• [REQUIRED ACTION]: All lines from the one with "left back paw: (805, 303)" through the close of the records below are to be set down exactly, and no others.

• [RECORDS SUPPLIED]:
== Segment start ==
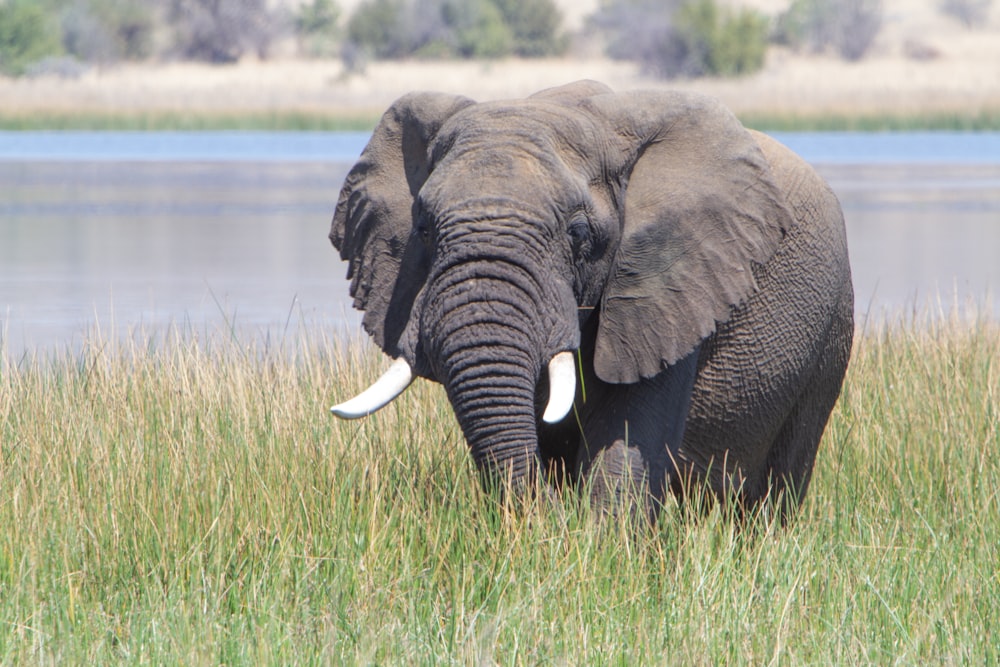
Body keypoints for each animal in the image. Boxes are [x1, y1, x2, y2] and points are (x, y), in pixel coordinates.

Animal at [328, 79, 852, 520]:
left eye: (578, 235)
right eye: (423, 229)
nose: (551, 510)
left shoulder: (671, 286)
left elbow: (626, 437)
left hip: (827, 343)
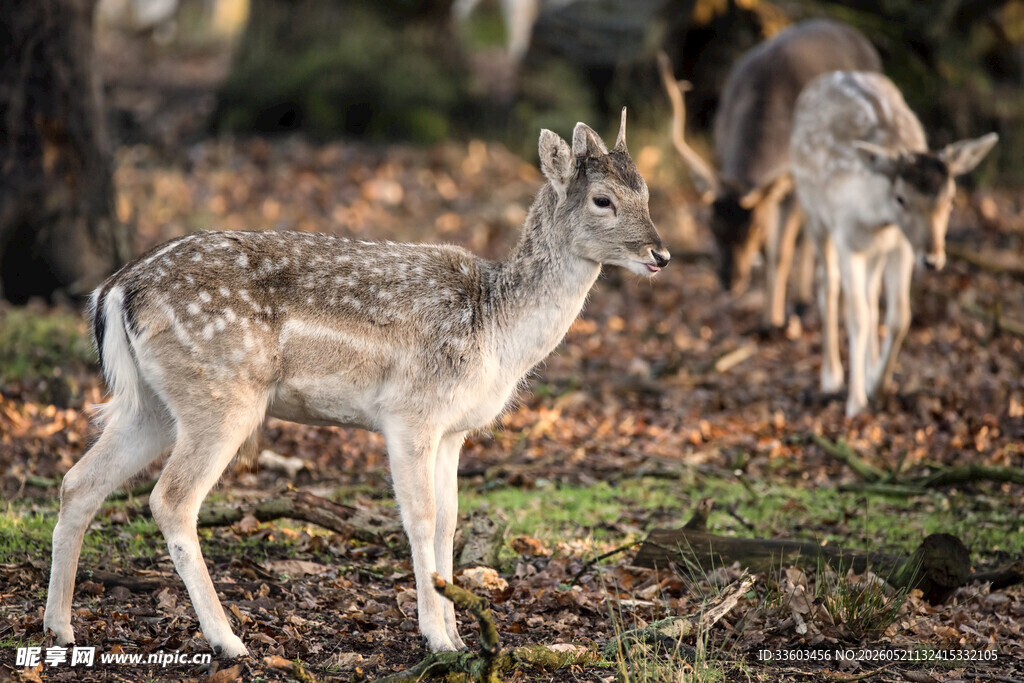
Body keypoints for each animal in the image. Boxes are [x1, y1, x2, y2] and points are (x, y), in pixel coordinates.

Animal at [43, 111, 669, 656]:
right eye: (603, 199)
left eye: (647, 193)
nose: (661, 253)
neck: (497, 329)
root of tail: (114, 291)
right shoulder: (410, 413)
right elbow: (419, 519)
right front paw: (436, 638)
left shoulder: (453, 430)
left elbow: (450, 522)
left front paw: (460, 633)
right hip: (221, 396)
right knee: (170, 499)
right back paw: (228, 641)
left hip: (151, 405)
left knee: (78, 482)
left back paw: (60, 627)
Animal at [658, 19, 881, 330]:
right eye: (711, 224)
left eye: (754, 228)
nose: (730, 279)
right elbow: (768, 252)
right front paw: (766, 317)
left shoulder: (794, 184)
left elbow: (779, 253)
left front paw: (774, 322)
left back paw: (805, 303)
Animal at [789, 71, 997, 418]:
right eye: (901, 198)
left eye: (951, 198)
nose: (932, 259)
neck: (877, 217)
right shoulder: (846, 238)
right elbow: (856, 314)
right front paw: (856, 403)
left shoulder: (900, 246)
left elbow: (900, 315)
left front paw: (879, 385)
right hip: (812, 212)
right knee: (827, 284)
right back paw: (831, 376)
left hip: (879, 251)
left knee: (873, 297)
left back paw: (870, 367)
== Segment end ==
• [SOLUTION FOR THIS PROBLEM]:
left back paw: (805, 303)
Animal at [789, 71, 997, 418]:
right eye: (901, 198)
left eye: (951, 198)
nose: (932, 259)
neck: (877, 217)
right shoulder: (846, 238)
right elbow: (856, 314)
right front paw: (856, 403)
left shoulder: (900, 246)
left elbow: (900, 315)
left front paw: (879, 385)
right hip: (812, 212)
right knee: (827, 284)
right back paw: (831, 376)
left hip: (879, 251)
left knee: (873, 297)
left back paw: (870, 367)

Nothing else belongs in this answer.